**GIVEN INFORMATION**
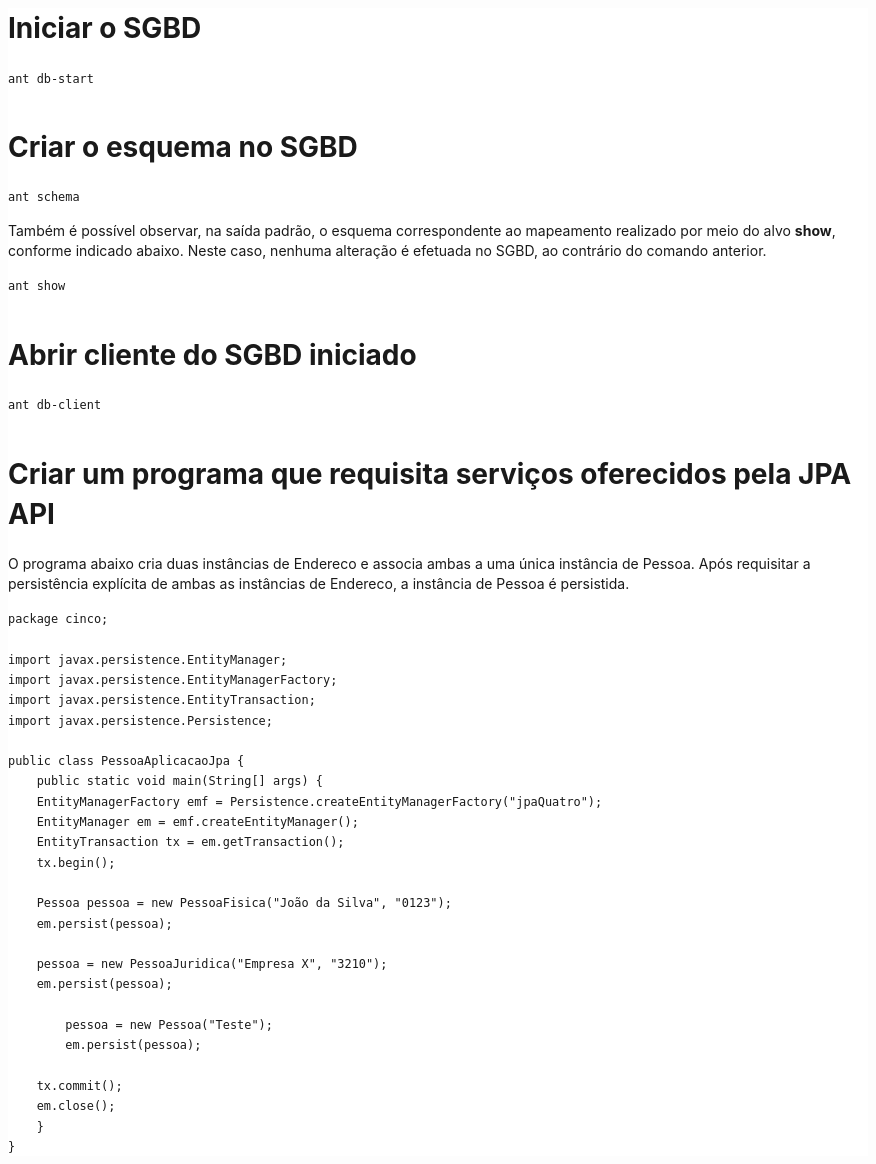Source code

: # Iniciar o SGBD #
```
ant db-start
```

# Criar o esquema no SGBD #
```
ant schema
```

Também é possível observar, na saída padrão, o esquema correspondente ao mapeamento realizado por meio do alvo **show**, conforme indicado abaixo. Neste caso, nenhuma alteração é efetuada no SGBD, ao contrário do comando anterior.

```
ant show
```

# Abrir cliente do SGBD iniciado #
```
ant db-client
```

# Criar um programa que requisita serviços oferecidos pela JPA API #
O programa abaixo cria duas instâncias de Endereco e associa ambas a uma única instância de Pessoa. Após requisitar a persistência explícita de ambas as instâncias de Endereco, a instância de Pessoa é persistida.

```
package cinco;

import javax.persistence.EntityManager;
import javax.persistence.EntityManagerFactory;
import javax.persistence.EntityTransaction;
import javax.persistence.Persistence;

public class PessoaAplicacaoJpa {
    public static void main(String[] args) {
	EntityManagerFactory emf = Persistence.createEntityManagerFactory("jpaQuatro");
	EntityManager em = emf.createEntityManager();
	EntityTransaction tx = em.getTransaction();
	tx.begin();
		
	Pessoa pessoa = new PessoaFisica("João da Silva", "0123");
	em.persist(pessoa);
		
	pessoa = new PessoaJuridica("Empresa X", "3210");
	em.persist(pessoa);

        pessoa = new Pessoa("Teste");
        em.persist(pessoa);

	tx.commit();
	em.close();
    }
}

```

**DESCRIPTION OF THE TASK**
The material above must be set down word for word, with no picture carried over.

**RESPONSE BELOW**
Source code

: # Iniciar o SGBD #
```
ant db-start
```

# Criar o esquema no SGBD #
```
ant schema
```

Também é possível observar, na saída padrão, o esquema correspondente ao mapeamento realizado por meio do alvo **show**, conforme indicado abaixo. Neste caso, nenhuma alteração é efetuada no SGBD, ao contrário do comando anterior.

```
ant show
```

# Abrir cliente do SGBD iniciado #
```
ant db-client
```

# Criar um programa que requisita serviços oferecidos pela JPA API #
O programa abaixo cria duas instâncias de Endereco e associa ambas a uma única instância de Pessoa. Após requisitar a persistência explícita de ambas as instâncias de Endereco, a instância de Pessoa é persistida.

```
package cinco;

import javax.persistence.EntityManager;
import javax.persistence.EntityManagerFactory;
import javax.persistence.EntityTransaction;
import javax.persistence.Persistence;

public class PessoaAplicacaoJpa {
    public static void main(String[] args) {
	EntityManagerFactory emf = Persistence.createEntityManagerFactory("jpaQuatro");
	EntityManager em = emf.createEntityManager();
	EntityTransaction tx = em.getTransaction();
	tx.begin();
		
	Pessoa pessoa = new PessoaFisica("João da Silva", "0123");
	em.persist(pessoa);
		
	pessoa = new PessoaJuridica("Empresa X", "3210");
	em.persist(pessoa);

        pessoa = new Pessoa("Teste");
        em.persist(pessoa);

	tx.commit();
	em.close();
    }
}

```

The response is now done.